[Opening EXCERPTED RECORDS section]

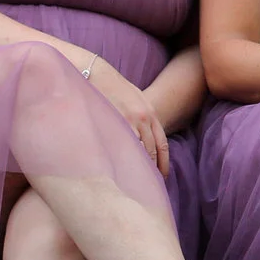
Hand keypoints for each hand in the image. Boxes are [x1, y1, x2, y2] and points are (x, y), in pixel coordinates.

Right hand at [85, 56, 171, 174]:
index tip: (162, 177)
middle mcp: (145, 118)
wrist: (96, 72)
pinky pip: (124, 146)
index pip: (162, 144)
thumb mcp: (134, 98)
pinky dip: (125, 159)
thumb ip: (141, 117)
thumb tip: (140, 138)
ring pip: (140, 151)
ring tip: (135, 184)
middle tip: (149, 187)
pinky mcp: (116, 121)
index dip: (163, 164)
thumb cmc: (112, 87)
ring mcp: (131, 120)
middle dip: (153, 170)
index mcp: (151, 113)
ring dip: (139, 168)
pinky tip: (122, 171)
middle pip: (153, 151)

[Closing EXCERPTED RECORDS section]
[Opening EXCERPTED RECORDS section]

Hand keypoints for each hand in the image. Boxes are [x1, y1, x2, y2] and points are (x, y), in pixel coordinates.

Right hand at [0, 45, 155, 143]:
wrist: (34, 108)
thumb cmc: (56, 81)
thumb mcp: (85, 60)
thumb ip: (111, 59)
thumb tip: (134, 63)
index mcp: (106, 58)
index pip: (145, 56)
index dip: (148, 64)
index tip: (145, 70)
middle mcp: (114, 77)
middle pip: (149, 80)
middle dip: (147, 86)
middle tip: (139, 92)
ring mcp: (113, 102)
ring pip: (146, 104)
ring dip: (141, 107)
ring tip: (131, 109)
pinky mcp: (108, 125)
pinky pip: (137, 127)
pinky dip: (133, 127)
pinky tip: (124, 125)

[Closing EXCERPTED RECORDS section]

* **TASK ITEM**: The expected output is each line of the records above that includes the word "hand".

* **TASK RESULT**:
Hand keypoints for each hand in the image. Boxes are [x1, y1, x2, y2] and points are (x, y), in pixel coordinates.
Right hand at [85, 56, 171, 174]:
Hand keypoints for each hand in the image. Boxes are [x1, y1, x2, y2] and points are (x, y), in pixel coordinates.
Right hand at [0, 45, 155, 143]:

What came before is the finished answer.